KEIR RADNEDGE REPORTING —- Coming to a television screen near you some time soon: FIFAGate the mini-series, featuring all the corrupt directors and how they skimmed millions of dollars out of world football.

The series is being produced by Amazon and a central figure to be portrayed will be the late Julio Grondona, who died in the summer of 2014 while still holding powerful offices as vice-president and financial committee chairman with world federation FIFA and, simultaneously, head of the Argentinian association.

Julio Grondona: world and South American powerbroker

Grondona, who had presided over the AFA from 1979, reportedly received more than$12m in bribes linked to the awarding of broadcast and sponsorship packages for successive World Cups as well as Latin American international football.

Filming is due to start in April for the series to be entitled The President – meaning Grondona not the then FIFA president Sepp Blatter – and will delve into his plotting with Argentinian media executive Alejandro Burzaco concerning their $100m pursuit of broadcasting rights to the 2011 and 2015 Copa America and the 2016 Copa Centenario.

Hayek and Lopez

Guest appearances have been confirmed for Salma Hayek and Jennifer López for a series to be filmed in Argentina, Chile, Paraguay and Miami by director Armando Bo, winner of an Oscar for the film ‘Birdman’.

Evidence in the New York trial last year which brought guilty verdicts for Brazilian Jose Maria Marin and Paraguayan Juan Angel Napout heard bribery estimates between 2010 and 2016 of $10.5m for Napout and $655m for Marín.
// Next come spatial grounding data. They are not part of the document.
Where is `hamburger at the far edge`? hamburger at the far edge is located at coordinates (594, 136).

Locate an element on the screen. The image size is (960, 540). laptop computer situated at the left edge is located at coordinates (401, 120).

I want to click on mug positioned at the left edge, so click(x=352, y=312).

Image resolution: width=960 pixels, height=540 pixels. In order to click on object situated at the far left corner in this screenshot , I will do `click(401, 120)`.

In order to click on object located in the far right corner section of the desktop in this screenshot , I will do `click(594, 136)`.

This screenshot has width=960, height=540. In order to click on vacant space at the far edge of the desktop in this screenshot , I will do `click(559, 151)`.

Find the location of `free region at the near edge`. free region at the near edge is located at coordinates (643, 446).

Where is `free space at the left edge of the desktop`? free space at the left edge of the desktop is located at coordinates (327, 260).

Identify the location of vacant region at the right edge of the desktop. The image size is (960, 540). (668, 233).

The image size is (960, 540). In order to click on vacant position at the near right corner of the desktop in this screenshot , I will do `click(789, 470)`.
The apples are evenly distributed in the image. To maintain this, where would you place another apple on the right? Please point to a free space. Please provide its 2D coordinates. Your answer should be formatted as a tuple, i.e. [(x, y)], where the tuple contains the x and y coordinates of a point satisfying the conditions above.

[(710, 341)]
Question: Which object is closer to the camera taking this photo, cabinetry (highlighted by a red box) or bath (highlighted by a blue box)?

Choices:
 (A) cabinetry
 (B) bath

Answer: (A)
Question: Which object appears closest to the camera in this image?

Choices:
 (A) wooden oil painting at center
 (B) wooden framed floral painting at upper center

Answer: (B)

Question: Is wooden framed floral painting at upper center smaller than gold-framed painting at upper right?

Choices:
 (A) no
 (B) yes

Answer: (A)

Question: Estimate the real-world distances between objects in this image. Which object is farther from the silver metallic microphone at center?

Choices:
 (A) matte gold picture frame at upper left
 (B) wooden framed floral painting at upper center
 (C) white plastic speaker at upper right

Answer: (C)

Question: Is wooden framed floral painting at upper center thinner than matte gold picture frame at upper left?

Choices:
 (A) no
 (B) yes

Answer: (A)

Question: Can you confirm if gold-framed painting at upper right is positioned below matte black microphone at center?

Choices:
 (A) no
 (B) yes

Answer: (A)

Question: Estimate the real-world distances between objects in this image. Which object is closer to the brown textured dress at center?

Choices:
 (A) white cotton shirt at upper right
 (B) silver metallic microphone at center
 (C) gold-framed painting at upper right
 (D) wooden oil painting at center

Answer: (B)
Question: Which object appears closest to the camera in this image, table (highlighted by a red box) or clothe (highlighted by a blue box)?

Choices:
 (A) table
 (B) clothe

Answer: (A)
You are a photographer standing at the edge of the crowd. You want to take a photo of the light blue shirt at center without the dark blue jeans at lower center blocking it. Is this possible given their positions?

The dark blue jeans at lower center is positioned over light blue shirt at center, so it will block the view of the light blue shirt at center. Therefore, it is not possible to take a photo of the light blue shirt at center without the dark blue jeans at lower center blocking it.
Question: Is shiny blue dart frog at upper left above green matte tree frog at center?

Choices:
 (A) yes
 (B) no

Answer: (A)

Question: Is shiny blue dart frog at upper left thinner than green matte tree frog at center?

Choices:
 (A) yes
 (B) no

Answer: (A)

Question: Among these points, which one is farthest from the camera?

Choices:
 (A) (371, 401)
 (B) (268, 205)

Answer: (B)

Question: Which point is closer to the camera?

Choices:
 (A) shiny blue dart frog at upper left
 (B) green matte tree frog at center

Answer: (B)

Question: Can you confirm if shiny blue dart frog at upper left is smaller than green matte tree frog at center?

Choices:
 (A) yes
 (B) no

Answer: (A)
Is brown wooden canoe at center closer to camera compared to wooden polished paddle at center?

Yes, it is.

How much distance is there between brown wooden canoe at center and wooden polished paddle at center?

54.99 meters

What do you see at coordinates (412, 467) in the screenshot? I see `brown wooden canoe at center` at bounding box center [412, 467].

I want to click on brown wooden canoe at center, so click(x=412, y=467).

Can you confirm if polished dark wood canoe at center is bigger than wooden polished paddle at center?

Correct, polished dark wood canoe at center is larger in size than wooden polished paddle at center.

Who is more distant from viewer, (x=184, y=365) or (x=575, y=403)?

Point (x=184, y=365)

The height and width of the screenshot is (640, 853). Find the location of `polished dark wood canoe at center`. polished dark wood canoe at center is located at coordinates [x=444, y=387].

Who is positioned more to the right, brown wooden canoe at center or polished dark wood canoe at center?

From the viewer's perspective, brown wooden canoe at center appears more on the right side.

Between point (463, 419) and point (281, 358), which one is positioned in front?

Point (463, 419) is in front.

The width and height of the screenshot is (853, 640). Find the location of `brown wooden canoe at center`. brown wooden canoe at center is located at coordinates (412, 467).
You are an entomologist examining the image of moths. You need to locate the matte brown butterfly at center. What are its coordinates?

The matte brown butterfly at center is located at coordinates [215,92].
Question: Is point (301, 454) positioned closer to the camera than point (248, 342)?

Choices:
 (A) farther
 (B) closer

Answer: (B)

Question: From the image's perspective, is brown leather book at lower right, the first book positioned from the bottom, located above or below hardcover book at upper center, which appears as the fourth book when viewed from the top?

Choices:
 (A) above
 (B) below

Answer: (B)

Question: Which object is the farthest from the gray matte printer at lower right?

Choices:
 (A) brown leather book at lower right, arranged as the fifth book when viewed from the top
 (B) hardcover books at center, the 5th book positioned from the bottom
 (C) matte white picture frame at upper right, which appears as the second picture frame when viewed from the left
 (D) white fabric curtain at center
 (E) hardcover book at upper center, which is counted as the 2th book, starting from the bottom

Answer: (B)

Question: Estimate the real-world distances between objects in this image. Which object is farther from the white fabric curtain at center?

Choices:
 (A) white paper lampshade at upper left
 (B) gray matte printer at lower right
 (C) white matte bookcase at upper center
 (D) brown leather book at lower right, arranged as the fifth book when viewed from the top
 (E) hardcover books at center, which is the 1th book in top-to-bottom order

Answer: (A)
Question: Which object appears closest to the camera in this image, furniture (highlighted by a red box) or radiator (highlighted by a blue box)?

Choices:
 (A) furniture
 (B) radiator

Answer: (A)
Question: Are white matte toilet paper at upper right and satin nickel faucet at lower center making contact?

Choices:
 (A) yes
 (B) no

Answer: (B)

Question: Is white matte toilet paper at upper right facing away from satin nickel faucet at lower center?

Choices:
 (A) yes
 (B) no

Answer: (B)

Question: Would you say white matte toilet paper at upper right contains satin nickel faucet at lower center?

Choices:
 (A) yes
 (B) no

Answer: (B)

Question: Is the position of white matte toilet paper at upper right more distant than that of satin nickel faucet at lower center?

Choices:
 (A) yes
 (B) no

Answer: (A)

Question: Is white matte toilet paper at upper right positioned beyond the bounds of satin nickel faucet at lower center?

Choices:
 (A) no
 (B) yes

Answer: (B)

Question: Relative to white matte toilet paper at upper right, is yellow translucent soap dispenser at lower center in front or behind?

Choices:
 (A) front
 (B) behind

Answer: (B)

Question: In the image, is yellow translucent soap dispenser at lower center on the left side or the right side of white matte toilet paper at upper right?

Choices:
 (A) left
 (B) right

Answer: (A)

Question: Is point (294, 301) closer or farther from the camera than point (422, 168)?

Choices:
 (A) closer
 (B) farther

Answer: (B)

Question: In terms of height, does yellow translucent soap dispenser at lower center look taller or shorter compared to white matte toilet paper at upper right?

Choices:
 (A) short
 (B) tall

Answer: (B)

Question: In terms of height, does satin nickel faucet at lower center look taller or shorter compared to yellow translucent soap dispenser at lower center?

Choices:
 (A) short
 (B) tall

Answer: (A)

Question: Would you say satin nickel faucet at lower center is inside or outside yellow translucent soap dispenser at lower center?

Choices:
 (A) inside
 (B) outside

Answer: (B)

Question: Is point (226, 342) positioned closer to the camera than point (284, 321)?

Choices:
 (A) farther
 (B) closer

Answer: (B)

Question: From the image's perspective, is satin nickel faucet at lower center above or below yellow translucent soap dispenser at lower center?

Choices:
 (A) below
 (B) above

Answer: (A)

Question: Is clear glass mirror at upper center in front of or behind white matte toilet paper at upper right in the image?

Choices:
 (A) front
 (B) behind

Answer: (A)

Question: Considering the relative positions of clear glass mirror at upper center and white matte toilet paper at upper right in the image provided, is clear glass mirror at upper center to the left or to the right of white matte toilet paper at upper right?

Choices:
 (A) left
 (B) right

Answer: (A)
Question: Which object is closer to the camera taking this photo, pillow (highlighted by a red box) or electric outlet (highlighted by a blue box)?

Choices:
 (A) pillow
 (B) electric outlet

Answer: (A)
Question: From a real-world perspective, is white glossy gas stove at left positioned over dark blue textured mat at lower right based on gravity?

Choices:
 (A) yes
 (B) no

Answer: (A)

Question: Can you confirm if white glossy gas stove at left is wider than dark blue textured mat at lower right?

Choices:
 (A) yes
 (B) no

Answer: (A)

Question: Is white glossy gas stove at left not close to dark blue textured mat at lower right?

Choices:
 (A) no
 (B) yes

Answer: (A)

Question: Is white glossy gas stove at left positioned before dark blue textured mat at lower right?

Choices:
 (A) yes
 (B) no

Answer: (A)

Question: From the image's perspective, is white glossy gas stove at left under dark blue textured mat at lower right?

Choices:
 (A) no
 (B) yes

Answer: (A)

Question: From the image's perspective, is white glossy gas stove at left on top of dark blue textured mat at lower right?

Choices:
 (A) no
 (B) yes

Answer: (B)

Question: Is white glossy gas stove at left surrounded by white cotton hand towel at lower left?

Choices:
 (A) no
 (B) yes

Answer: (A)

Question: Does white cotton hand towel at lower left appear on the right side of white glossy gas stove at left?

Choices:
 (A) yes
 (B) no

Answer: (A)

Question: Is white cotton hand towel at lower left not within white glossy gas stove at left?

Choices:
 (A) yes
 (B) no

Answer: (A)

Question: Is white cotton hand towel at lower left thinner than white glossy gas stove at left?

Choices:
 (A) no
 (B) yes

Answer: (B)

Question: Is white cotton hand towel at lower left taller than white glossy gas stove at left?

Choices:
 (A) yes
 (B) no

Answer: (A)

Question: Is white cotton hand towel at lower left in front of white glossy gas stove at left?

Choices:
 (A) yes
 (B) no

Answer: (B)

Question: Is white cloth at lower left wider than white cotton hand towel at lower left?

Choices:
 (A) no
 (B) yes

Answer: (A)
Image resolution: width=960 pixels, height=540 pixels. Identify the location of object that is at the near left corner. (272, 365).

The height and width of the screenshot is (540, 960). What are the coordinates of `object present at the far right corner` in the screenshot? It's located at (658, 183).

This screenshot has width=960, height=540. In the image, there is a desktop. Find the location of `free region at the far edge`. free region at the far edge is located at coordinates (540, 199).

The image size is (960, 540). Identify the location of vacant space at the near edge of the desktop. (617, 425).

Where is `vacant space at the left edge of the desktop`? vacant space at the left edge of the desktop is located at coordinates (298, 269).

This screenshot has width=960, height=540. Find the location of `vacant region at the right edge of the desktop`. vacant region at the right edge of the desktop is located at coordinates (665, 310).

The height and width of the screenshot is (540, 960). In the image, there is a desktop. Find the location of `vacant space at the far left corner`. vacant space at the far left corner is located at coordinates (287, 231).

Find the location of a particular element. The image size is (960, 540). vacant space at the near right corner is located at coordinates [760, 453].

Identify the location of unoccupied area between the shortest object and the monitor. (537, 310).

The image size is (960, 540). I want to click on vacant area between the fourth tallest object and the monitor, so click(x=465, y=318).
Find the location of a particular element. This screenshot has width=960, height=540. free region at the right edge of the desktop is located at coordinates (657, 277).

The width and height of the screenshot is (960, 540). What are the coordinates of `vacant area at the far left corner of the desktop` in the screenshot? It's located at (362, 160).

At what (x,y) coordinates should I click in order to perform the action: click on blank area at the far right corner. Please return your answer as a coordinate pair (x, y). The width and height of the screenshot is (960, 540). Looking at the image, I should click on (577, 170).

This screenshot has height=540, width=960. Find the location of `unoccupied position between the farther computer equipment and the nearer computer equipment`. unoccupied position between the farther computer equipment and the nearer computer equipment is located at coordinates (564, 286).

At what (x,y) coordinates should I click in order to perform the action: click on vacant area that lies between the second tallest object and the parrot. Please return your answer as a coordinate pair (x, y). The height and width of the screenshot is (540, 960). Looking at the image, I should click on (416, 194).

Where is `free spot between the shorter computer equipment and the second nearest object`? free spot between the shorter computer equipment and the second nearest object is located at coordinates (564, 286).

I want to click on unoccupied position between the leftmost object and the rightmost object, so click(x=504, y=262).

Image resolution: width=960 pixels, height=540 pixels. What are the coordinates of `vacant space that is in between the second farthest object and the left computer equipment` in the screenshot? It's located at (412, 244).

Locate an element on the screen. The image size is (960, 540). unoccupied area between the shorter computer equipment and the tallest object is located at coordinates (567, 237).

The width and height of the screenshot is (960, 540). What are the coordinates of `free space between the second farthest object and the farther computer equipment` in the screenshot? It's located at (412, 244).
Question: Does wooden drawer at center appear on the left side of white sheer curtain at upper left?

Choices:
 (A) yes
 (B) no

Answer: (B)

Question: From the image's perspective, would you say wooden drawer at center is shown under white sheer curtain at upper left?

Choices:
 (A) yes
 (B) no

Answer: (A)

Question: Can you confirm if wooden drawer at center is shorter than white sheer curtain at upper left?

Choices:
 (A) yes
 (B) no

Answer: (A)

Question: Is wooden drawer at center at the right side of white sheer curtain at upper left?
Other estimated and alleged bribery sums included $4,4m for Peru’s Manuel Burga,  $7m for Nicolás Leoz (Paraguay, former head of CONMEBOL), $7.1m for Eugenio Figueredo (Uruguay, former head of CONMEBOL), $6.55m for Marco Polo del Nero (Brazil), $5.9m for Luis Chiriboga ( Ecuador), $5.8m for Rafael Esquivel (Venezuela), $6.3m for  5.8 Carlos Chavez (Bolivia), $2.2m for José Luis Meiszner (Argentina, general secretary CONMEBOL) and $2.4m for Romer Osuna (Bolivia, treasurer ).

The so-called FIFAGate investigation by the US Justice Department erupted into the public domain in May 2015 and led to the indictment of more than 40 individuals and companies and concerned around $200m in bribes in football in north, south and central America and the Caribbean.

In October 2015 Hector Trujillo, former head of the Guatemalan federation, became the first person to be sentenced as part of the investigation. He was jailed for eight months after pleading guilty to wire fraud and conspiracy.

Out of reach

Three of the accused – former CONCACAF general secretary Chuck Blazer, Brazilian marketing magnate Jose Hawilla and Nicaragua’s Julio Rocha – have all died during the investigatory process.

US authorities have been unable to apprehend former Brazilian confederation president Ricardo Teixeira and successor Marco Polo del Nero while they remain in Brazil. A clause in the national constitution prevents extradition of its citizens.

Teixeira, former son-in-law of the late long-serving FIFA president Joao Havelange, is also wanted by Spanish prosecutors over fraud allegations concerning rights to Brazil national team matches.

Sandro Rosell, former Nike executive and Barcelona president, has been in detention on associated charges for the past two years.